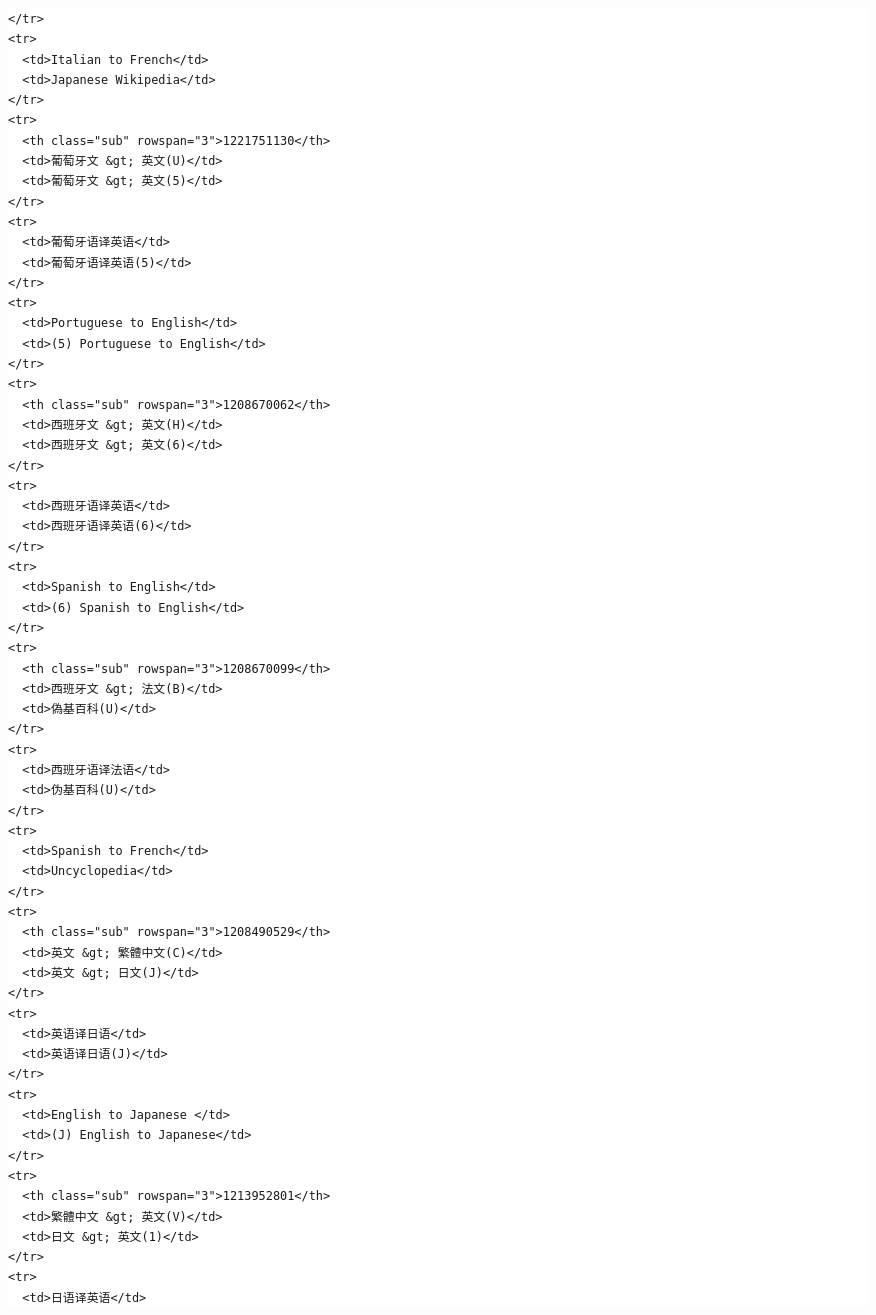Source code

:     </tr>
    <tr>
      <td>Italian to French</td>
      <td>Japanese Wikipedia</td>
    </tr>
    <tr>
      <th class="sub" rowspan="3">1221751130</th>
      <td>葡萄牙文 &gt; 英文(U)</td>
      <td>葡萄牙文 &gt; 英文(5)</td>
    </tr>
    <tr>
      <td>葡萄牙语译英语</td>
      <td>葡萄牙语译英语(5)</td>
    </tr>
    <tr>
      <td>Portuguese to English</td>
      <td>(5) Portuguese to English</td>
    </tr>
    <tr>
      <th class="sub" rowspan="3">1208670062</th>
      <td>西班牙文 &gt; 英文(H)</td>
      <td>西班牙文 &gt; 英文(6)</td>
    </tr>
    <tr>
      <td>西班牙语译英语</td>
      <td>西班牙语译英语(6)</td>
    </tr>
    <tr>
      <td>Spanish to English</td>
      <td>(6) Spanish to English</td>
    </tr>
    <tr>
      <th class="sub" rowspan="3">1208670099</th>
      <td>西班牙文 &gt; 法文(B)</td>
      <td>偽基百科(U)</td>
    </tr>
    <tr>
      <td>西班牙语译法语</td>
      <td>伪基百科(U)</td>
    </tr>
    <tr>
      <td>Spanish to French</td>
      <td>Uncyclopedia</td>
    </tr>
    <tr>
      <th class="sub" rowspan="3">1208490529</th>
      <td>英文 &gt; 繁體中文(C)</td>
      <td>英文 &gt; 日文(J)</td>
    </tr>
    <tr>
      <td>英语译日语</td>
      <td>英语译日语(J)</td>
    </tr>
    <tr>
      <td>English to Japanese </td>
      <td>(J) English to Japanese</td>
    </tr>
    <tr>
      <th class="sub" rowspan="3">1213952801</th>
      <td>繁體中文 &gt; 英文(V)</td>
      <td>日文 &gt; 英文(1)</td>
    </tr>
    <tr>
      <td>日语译英语</td>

□ □ □ □

Exercise prompt: Copy out every line of the listing above without changing anything, and leave the picture out of your answer.

Result of this task:
Source code

:     </tr>
    <tr>
      <td>Italian to French</td>
      <td>Japanese Wikipedia</td>
    </tr>
    <tr>
      <th class="sub" rowspan="3">1221751130</th>
      <td>葡萄牙文 &gt; 英文(U)</td>
      <td>葡萄牙文 &gt; 英文(5)</td>
    </tr>
    <tr>
      <td>葡萄牙语译英语</td>
      <td>葡萄牙语译英语(5)</td>
    </tr>
    <tr>
      <td>Portuguese to English</td>
      <td>(5) Portuguese to English</td>
    </tr>
    <tr>
      <th class="sub" rowspan="3">1208670062</th>
      <td>西班牙文 &gt; 英文(H)</td>
      <td>西班牙文 &gt; 英文(6)</td>
    </tr>
    <tr>
      <td>西班牙语译英语</td>
      <td>西班牙语译英语(6)</td>
    </tr>
    <tr>
      <td>Spanish to English</td>
      <td>(6) Spanish to English</td>
    </tr>
    <tr>
      <th class="sub" rowspan="3">1208670099</th>
      <td>西班牙文 &gt; 法文(B)</td>
      <td>偽基百科(U)</td>
    </tr>
    <tr>
      <td>西班牙语译法语</td>
      <td>伪基百科(U)</td>
    </tr>
    <tr>
      <td>Spanish to French</td>
      <td>Uncyclopedia</td>
    </tr>
    <tr>
      <th class="sub" rowspan="3">1208490529</th>
      <td>英文 &gt; 繁體中文(C)</td>
      <td>英文 &gt; 日文(J)</td>
    </tr>
    <tr>
      <td>英语译日语</td>
      <td>英语译日语(J)</td>
    </tr>
    <tr>
      <td>English to Japanese </td>
      <td>(J) English to Japanese</td>
    </tr>
    <tr>
      <th class="sub" rowspan="3">1213952801</th>
      <td>繁體中文 &gt; 英文(V)</td>
      <td>日文 &gt; 英文(1)</td>
    </tr>
    <tr>
      <td>日语译英语</td>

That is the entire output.